Wednesday, November 30, 2011

Youth Violence in the Macedonian Society

We have a well developed and growing cult of violence and anti-civilization values in Macedonia

The growing youth violence in Macedonia is mostly on ethnic ground. Undoubtedly, youth violence can’t be signed off only as a reaction to violent TV programs and computer games. Certainly, share of the influence lays with electronic products, but the problem is much deeper. We have a well developed and growing cult of violence and anti-civilization values in Macedonia.
Let’s face the reality. Youth violence, particularly ethnically motivated, is a consequence of damaging policies of the state institutions, destructive actions of the political elites, and deeply rooted prejudices and intolerance in the society.

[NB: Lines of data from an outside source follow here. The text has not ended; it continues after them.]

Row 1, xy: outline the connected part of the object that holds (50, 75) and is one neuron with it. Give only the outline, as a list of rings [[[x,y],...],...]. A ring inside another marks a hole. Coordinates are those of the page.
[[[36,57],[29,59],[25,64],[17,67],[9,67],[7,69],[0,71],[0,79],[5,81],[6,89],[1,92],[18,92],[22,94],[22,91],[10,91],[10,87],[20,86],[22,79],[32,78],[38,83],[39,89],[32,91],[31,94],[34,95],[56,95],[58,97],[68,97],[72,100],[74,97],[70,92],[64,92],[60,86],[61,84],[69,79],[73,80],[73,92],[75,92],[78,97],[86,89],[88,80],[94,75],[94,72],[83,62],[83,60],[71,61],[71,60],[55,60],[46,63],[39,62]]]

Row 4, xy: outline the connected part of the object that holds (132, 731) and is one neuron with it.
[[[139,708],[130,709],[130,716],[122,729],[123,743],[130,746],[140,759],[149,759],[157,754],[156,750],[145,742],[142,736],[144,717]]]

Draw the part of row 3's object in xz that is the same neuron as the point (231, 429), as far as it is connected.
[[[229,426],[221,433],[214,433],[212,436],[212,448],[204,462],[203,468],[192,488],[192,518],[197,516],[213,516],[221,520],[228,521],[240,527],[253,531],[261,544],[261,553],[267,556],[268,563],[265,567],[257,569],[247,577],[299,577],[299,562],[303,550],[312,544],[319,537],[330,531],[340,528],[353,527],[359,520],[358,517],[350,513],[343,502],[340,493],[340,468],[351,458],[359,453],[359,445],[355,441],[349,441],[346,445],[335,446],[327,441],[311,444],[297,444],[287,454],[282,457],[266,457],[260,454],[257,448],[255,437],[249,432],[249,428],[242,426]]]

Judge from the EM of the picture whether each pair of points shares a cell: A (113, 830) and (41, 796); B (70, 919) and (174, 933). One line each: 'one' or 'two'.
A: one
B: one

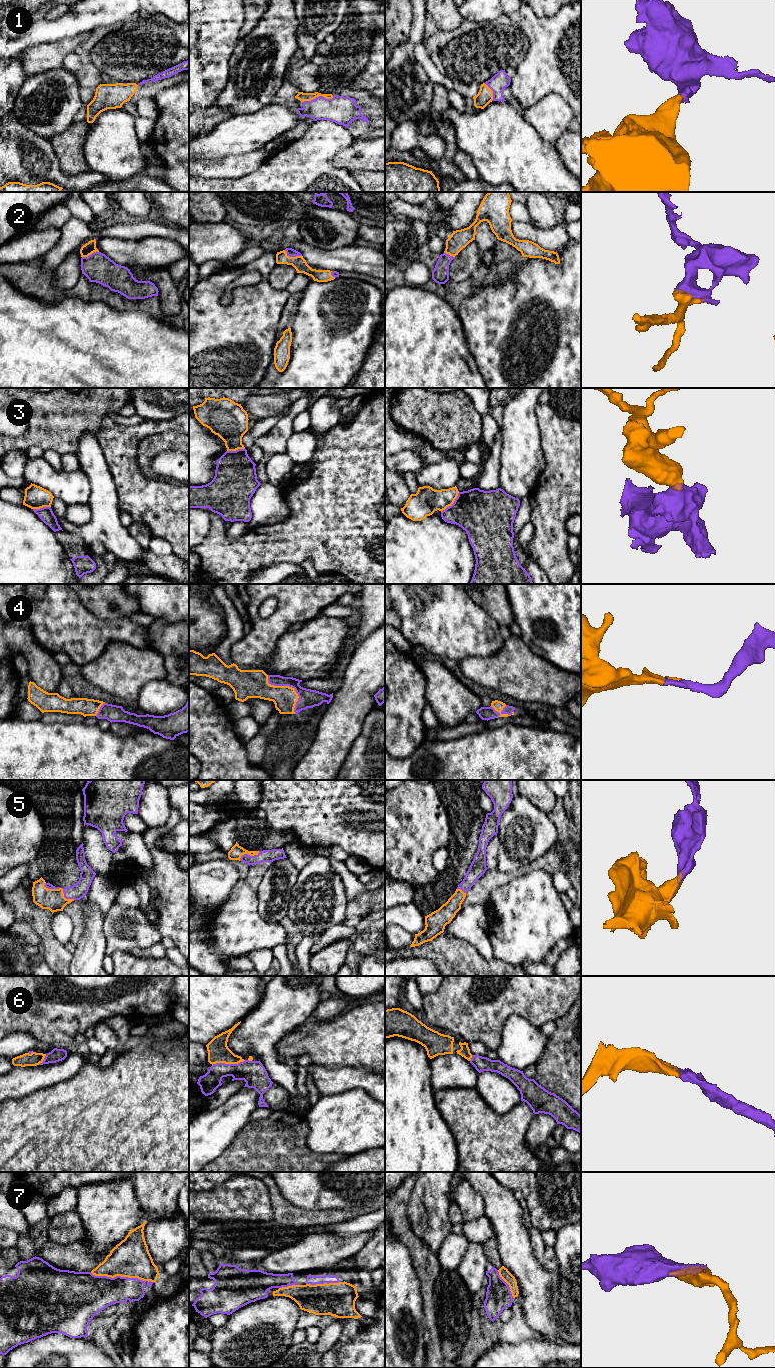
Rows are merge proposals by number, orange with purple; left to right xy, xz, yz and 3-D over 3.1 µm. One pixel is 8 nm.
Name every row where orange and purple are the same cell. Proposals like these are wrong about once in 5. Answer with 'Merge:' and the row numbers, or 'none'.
Merge: 1, 2, 4, 5, 6, 7

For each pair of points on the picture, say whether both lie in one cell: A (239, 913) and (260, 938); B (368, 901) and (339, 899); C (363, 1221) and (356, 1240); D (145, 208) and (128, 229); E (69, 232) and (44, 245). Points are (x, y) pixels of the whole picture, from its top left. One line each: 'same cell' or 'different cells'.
A: same cell
B: different cells
C: different cells
D: different cells
E: different cells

When you live in a country where discrimination is institutionalized, and the everyday life and education process are full of national-chauvinistic contents and masculinity manners, children and youth are the first victims.

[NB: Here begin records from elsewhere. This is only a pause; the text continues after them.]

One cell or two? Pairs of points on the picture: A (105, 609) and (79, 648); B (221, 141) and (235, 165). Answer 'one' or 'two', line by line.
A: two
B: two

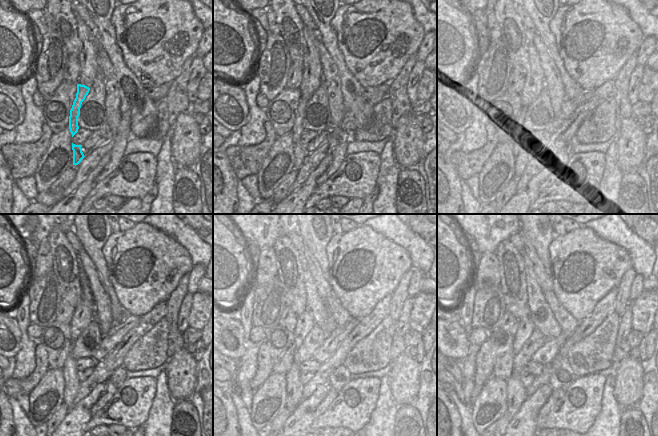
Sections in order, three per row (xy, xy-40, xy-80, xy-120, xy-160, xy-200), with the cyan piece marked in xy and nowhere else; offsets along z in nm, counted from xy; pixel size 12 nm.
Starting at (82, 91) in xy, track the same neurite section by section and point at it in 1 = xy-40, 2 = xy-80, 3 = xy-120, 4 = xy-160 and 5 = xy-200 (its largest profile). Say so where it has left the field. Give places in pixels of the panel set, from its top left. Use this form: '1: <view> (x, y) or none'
1: xy-40 (299, 150)
2: xy-80 (521, 156)
3: xy-120 (72, 383)
4: xy-160 (294, 386)
5: xy-200 (516, 392)

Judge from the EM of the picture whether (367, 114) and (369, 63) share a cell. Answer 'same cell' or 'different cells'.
different cells

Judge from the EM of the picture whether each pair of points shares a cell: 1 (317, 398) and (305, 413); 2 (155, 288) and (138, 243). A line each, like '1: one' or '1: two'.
1: one
2: one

Ethnically motivated violence and violence in general is tolerated, even instigated at home, to begin with. Equally, if not more harmful is the influence at school. They are surrounded with textbooks and teachers who are a product of extremely irresponsible educational policies. One has to consider that youth violence in general is often consequence of the negative atmosphere and ethnic intolerance in the society. Intolerance can be easily channeled and transformed into ethnic hatred resulting into violence.

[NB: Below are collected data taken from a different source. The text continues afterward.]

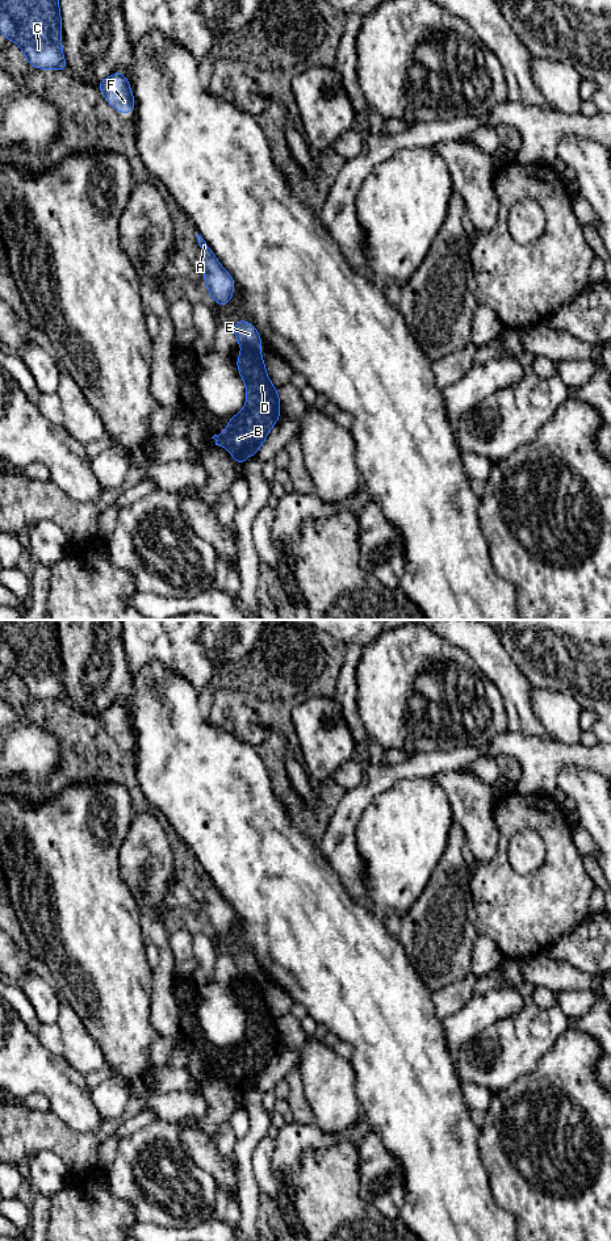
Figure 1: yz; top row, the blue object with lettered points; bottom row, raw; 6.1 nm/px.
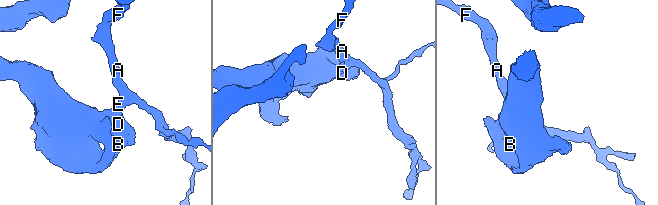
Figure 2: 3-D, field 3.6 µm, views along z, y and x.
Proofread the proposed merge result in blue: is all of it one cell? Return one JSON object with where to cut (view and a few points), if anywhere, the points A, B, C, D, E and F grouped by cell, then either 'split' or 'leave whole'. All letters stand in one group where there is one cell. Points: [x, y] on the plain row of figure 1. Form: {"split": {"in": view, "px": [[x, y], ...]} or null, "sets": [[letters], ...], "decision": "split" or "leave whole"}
{"split": {"in": "yz", "px": [[242, 976], [260, 979]]}, "sets": [["A", "C", "E", "F"], ["B", "D"]], "decision": "split"}

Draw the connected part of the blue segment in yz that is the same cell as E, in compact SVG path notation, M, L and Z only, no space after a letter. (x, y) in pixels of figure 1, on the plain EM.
M240 949L231 956L238 974L242 977L261 978L261 968L254 955Z

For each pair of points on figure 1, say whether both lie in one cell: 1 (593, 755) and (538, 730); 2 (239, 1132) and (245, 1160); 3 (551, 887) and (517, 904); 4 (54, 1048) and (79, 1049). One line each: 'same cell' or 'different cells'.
1: different cells
2: different cells
3: same cell
4: different cells

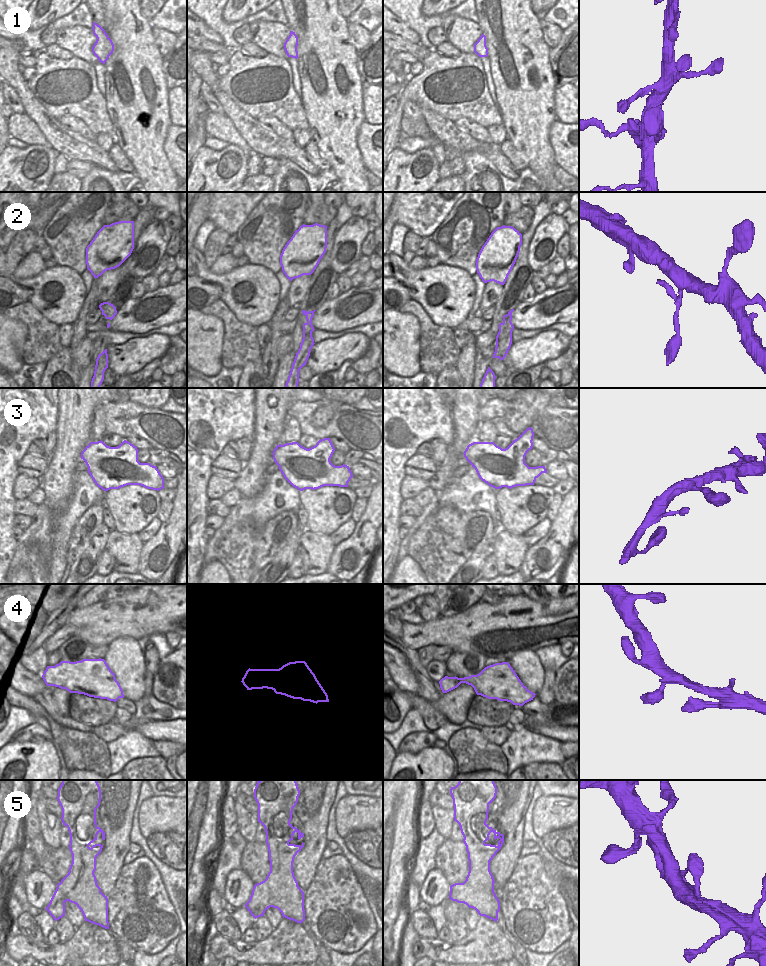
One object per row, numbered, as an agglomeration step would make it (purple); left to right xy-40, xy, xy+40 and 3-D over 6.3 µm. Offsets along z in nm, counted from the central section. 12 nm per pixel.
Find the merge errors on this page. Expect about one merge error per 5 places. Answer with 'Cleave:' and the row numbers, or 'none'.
Cleave: none

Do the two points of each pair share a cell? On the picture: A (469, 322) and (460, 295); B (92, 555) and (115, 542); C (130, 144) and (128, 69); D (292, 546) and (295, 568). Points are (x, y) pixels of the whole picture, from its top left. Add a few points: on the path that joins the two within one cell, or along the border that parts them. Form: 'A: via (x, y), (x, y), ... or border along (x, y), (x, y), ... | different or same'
A: border along (467, 316), (455, 327) | different
B: border along (110, 530), (104, 549) | different
C: via (135, 125), (135, 88) | same
D: border along (297, 552), (288, 573) | different

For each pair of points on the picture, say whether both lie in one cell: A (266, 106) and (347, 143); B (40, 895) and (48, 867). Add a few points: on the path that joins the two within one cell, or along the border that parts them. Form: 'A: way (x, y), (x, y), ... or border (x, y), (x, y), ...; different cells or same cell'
A: border (302, 102), (309, 129); different cells
B: border (38, 867), (56, 884); different cells

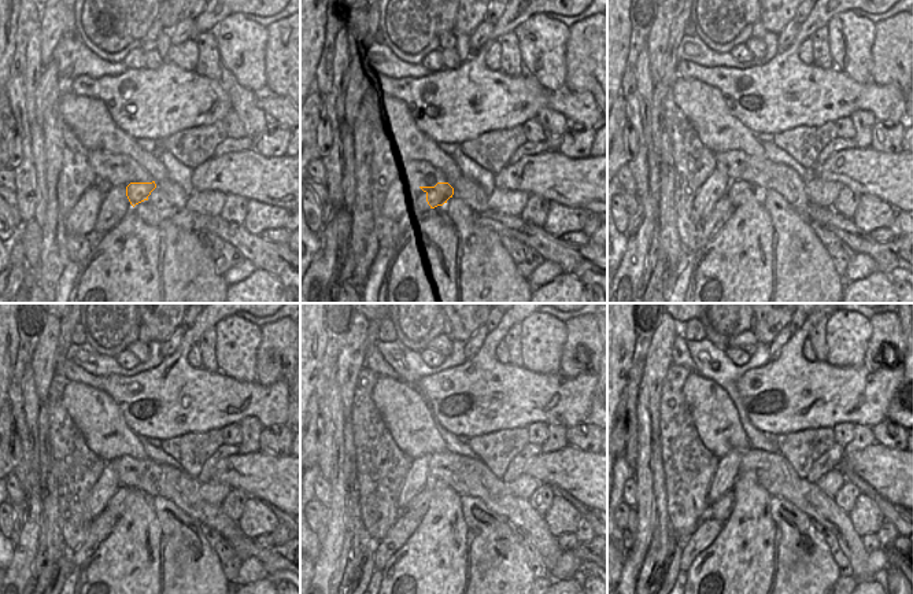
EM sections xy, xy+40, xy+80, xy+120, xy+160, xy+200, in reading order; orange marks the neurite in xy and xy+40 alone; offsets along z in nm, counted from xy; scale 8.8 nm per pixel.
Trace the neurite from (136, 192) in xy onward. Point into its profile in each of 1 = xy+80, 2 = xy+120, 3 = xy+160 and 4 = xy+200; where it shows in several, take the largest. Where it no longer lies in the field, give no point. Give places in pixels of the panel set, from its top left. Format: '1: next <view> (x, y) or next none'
1: next xy+80 (739, 192)
2: next xy+120 (118, 504)
3: next xy+160 (421, 502)
4: next xy+200 (721, 509)

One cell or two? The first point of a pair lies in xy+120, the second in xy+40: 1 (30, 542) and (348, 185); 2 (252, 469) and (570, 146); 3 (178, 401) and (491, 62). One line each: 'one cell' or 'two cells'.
1: two cells
2: two cells
3: two cells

I have no intentions to scare the public, but we all have to consider that the path from cold weapons to firearms is very short. Having in mind the current situation and trends, the day when we will watch news on exchange of fire between minors that were shooting at representatives of, for them, antagonized ethnic group – is not far. Such tragedy will have far-reaching consequences over the security and development of the country. Parents, teachers and the state institutions have to understand that such possibility hangs in the air and is very real.
We witnessed worrying signals and alarming events more than enough, but no consequent reaction by the society and the state was taken. That cannot be unintended. However, the one think that seems not to reach the minds of policy makers and their subjects is that this is not a happy ending story.